The pullout, effective Jan. 1, will affect about 24,000 enrollees in Prudential's SeniorCare Medicare HMO, officials said.
Over the past few months, at least seven other major managed-care companies have announced plans to drop their Medicare HMO plans in certain areas, blaming inadequate government payment rates. However, so far, those pullouts will affect fewer than 200,000 Medicare beneficiaries, about 4.1% of the enrollees in prepaid Medicare plans nationwide in 1997. In fact, Anthem Blue Cross and Blue Shield said late last week that it may not exit as many Ohio counties as planned in May, reducing the number of affected enrollees to 13,000 from 20,000.
Still, fear that more plans will leave Medicare risk markets has prompted a federal lawmaker to urge HCFA to consider increasing Medicare payments to HMOs (See related story, p. 2).
Prudential will remain in more lucrative Medicare risk markets in Orlando and Tampa, Fla.; South Florida; Houston; San Antonio and Cleveland. Prudential has about 100,000 Medicare HMO enrollees in those areas.
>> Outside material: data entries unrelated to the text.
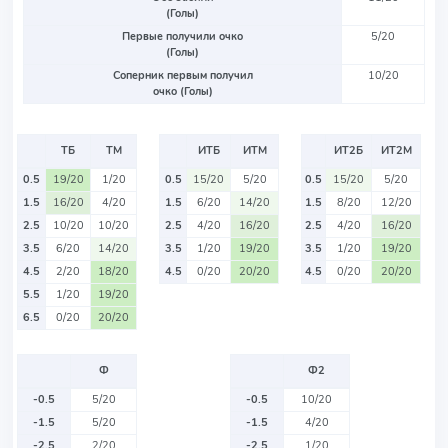
(Голы)
Первые получили очко
5/20
(Голы)
Соперник первым получил
10/20
очко (Голы)
ТБ
ТМ
ИТБ
ИТМ
ИТ2Б
ИТ2М
0.5
19/20
1/20
0.5
15/20
5/20
0.5
15/20
5/20
1.5
16/20
4/20
1.5
6/20
14/20
1.5
8/20
12/20
2.5
10/20
10/20
2.5
4/20
16/20
2.5
4/20
16/20
3.5
6/20
14/20
3.5
1/20
19/20
3.5
1/20
19/20
4.5
2/20
18/20
4.5
0/20
20/20
4.5
0/20
20/20
5.5
1/20
19/20
6.5
0/20
20/20
Ф
Ф2
-0.5
5/20
-0.5
10/20
-1.5
5/20
-1.5
4/20
-2.5
2/20
-2.5
1/20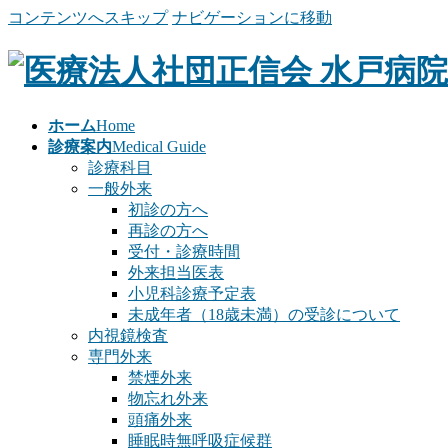
コンテンツへスキップ
ナビゲーションに移動
ホーム
Home
診療案内
Medical Guide
診療科目
一般外来
初診の方へ
再診の方へ
受付・診療時間
外来担当医表
小児科診療予定表
未成年者（18歳未満）の受診について
内視鏡検査
専門外来
禁煙外来
物忘れ外来
頭痛外来
睡眠時無呼吸症候群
Citing inadequate reimbursement and higher-than-expected costs, Prudential said it cannot offer competitive Medicare HMO products in the regions it is exiting.
In California, where Prudential has just 10,000 Medicare HMO enrollees, the plan is "too small to compete effectively, and I wasn't at all sure I could increase that membership," said Cora Tellez, president of Prudential Health Care Plan of California, a Prudential HealthCare subsidiary.
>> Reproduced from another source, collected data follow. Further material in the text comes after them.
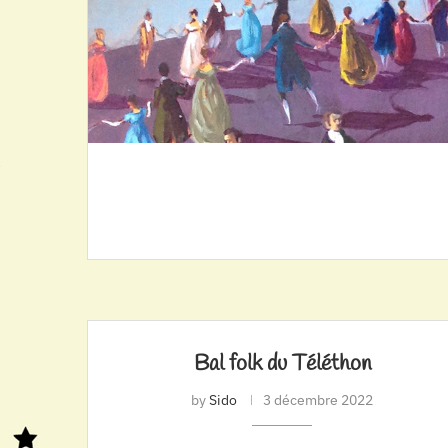
Bal folk du Téléthon
by
Sido
3 décembre 2022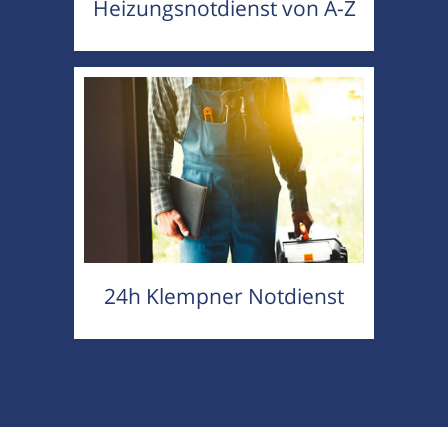
Heizungsnotdienst von A-Z
24h Klempner Notdienst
The company decided to leave markets where it had little hope of gaining significant market share or where creating and maintaining an extensive-enough contracting network would have been difficult, according to spokesman Kevin Heine.
Nationally, the rates HCFA pays to Medicare HMOs range from just $367 per enrollee per month to the New York metropolitan area's more than $780. That range gives plans a strong financial incentive to avoid high-cost or low-paying regions. Under the 1997 Balanced Budget Act, those rates are scheduled to increase at just 2% a year-not enough to entice many plans to stay in less-lucrative regions.
The Prudential pullout will affect about 10,000 enrollees in California, 8,200 in the Maryland-Washington, D.C., area, 4,200 in New York and New Jersey, and 1,500 in Baker County and part of St. Johns County, near Jacksonville, in Florida.
However, Roseland, N.J.-based Prudential will continue to offer Medicare HMO coverage to parts of St. Johns County and three other nearby counties-Clay, Duval and Nassau.
At issue in North Florida "is where are you going to get the best long-term bang for your buck," said Gary Davis, a healthcare attorney with Steel Hector & Davis in Miami.
The "acquisition cost" to gain a new Medicare enrollee in sparsely populated areas like Baker County is far higher than in South Florida's heavily populated Gold Coast, Davis said. In addition, health plans will likely face tougher competition from provider-sponsored organizations in more isolated, rural areas than in urban areas, where the costs to enter the market are far higher, he said.
Overall, Prudential HealthCare, the healthcare unit of Prudential Insurance Company of America, covers 5 million managed-care enrollees in 40 markets nationwide.
Managed-care companies have until Oct. 1 to tell HCFA their plans for renewing their Medicare risk contracts for next year.